**EXERCISE**
Copy every line of the entries below exactly as it appears, leaving out the pictures.

**STORED RECORDS**
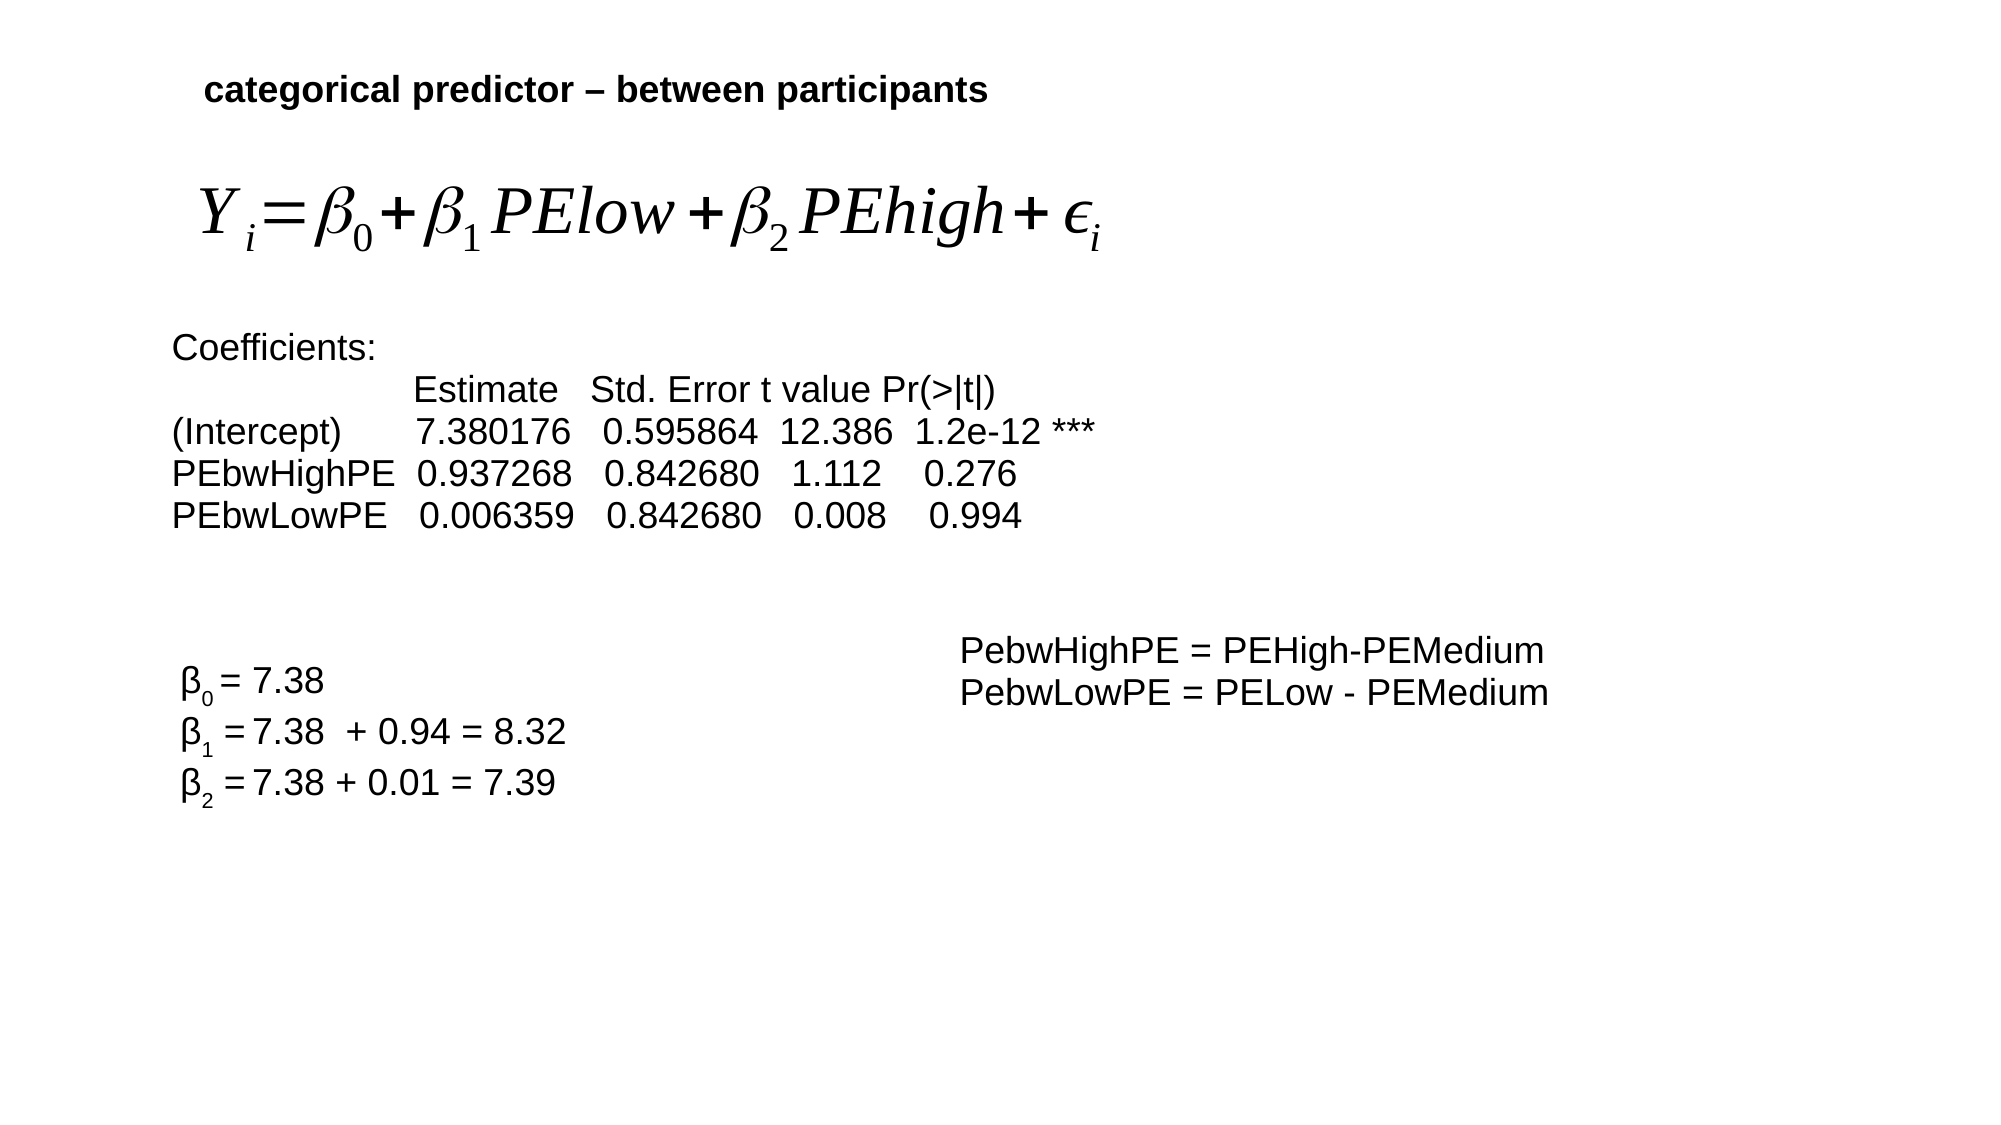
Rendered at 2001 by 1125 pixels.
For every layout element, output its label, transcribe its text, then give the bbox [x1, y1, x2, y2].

text_box categorical predictor – between participants [188, 61, 1749, 119]
chart [179, 174, 1120, 260]
text_box PebwHighPE = PEHigh-PEMedium PebwLowPE = PELow - PEMedium [944, 621, 2000, 721]
text_box Coefficients: Estimate Std. Error t value Pr(>|t|) (Intercept) 7.380176 0.595864 12.386 1.2e-12 *** PEbwHighPE 0.937268 0.842680 1.112 0.276 PEbwLowPE 0.006359 0.842680 0.008 0.994 [156, 318, 1182, 586]
text_box β0 = 7.38 β1 = 7.38 + 0.94 = 8.32 β2 = 7.38 + 0.01 = 7.39 [165, 652, 1146, 863]
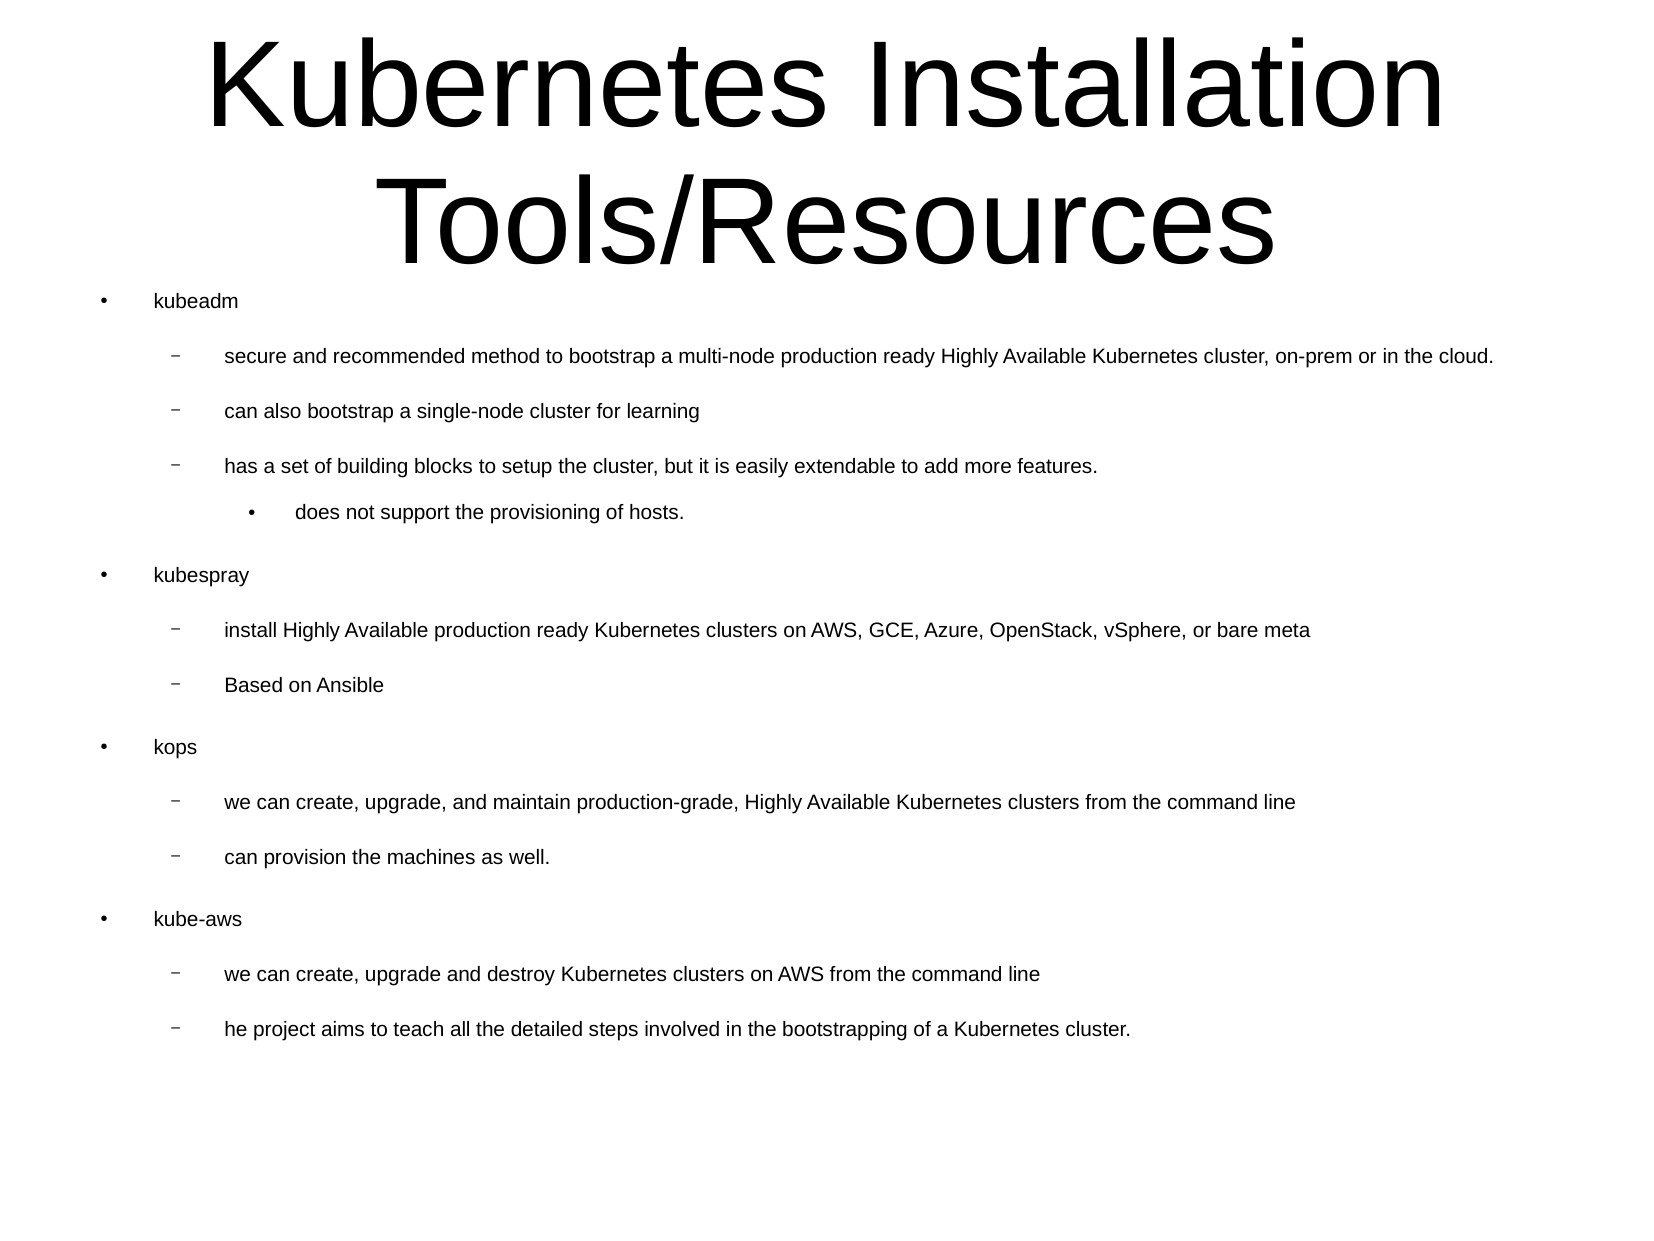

**SOLUTION TO THIS TASK**
Rendered at 2001 by 1125 pixels.
For every layout element, output its label, transcribe its text, then give the bbox [x1, y1, x2, y2].

text_box categorical predictor – between participants [188, 61, 1749, 119]
chart [179, 174, 1120, 260]
text_box PebwHighPE = PEHigh-PEMedium PebwLowPE = PELow - PEMedium [944, 621, 2000, 721]
text_box Coefficients: Estimate Std. Error t value Pr(>|t|) (Intercept) 7.380176 0.595864 12.386 1.2e-12 *** PEbwHighPE 0.937268 0.842680 1.112 0.276 PEbwLowPE 0.006359 0.842680 0.008 0.994 [156, 318, 1182, 586]
text_box β0 = 7.38 β1 = 7.38 + 0.94 = 8.32 β2 = 7.38 + 0.01 = 7.39 [165, 652, 1146, 863]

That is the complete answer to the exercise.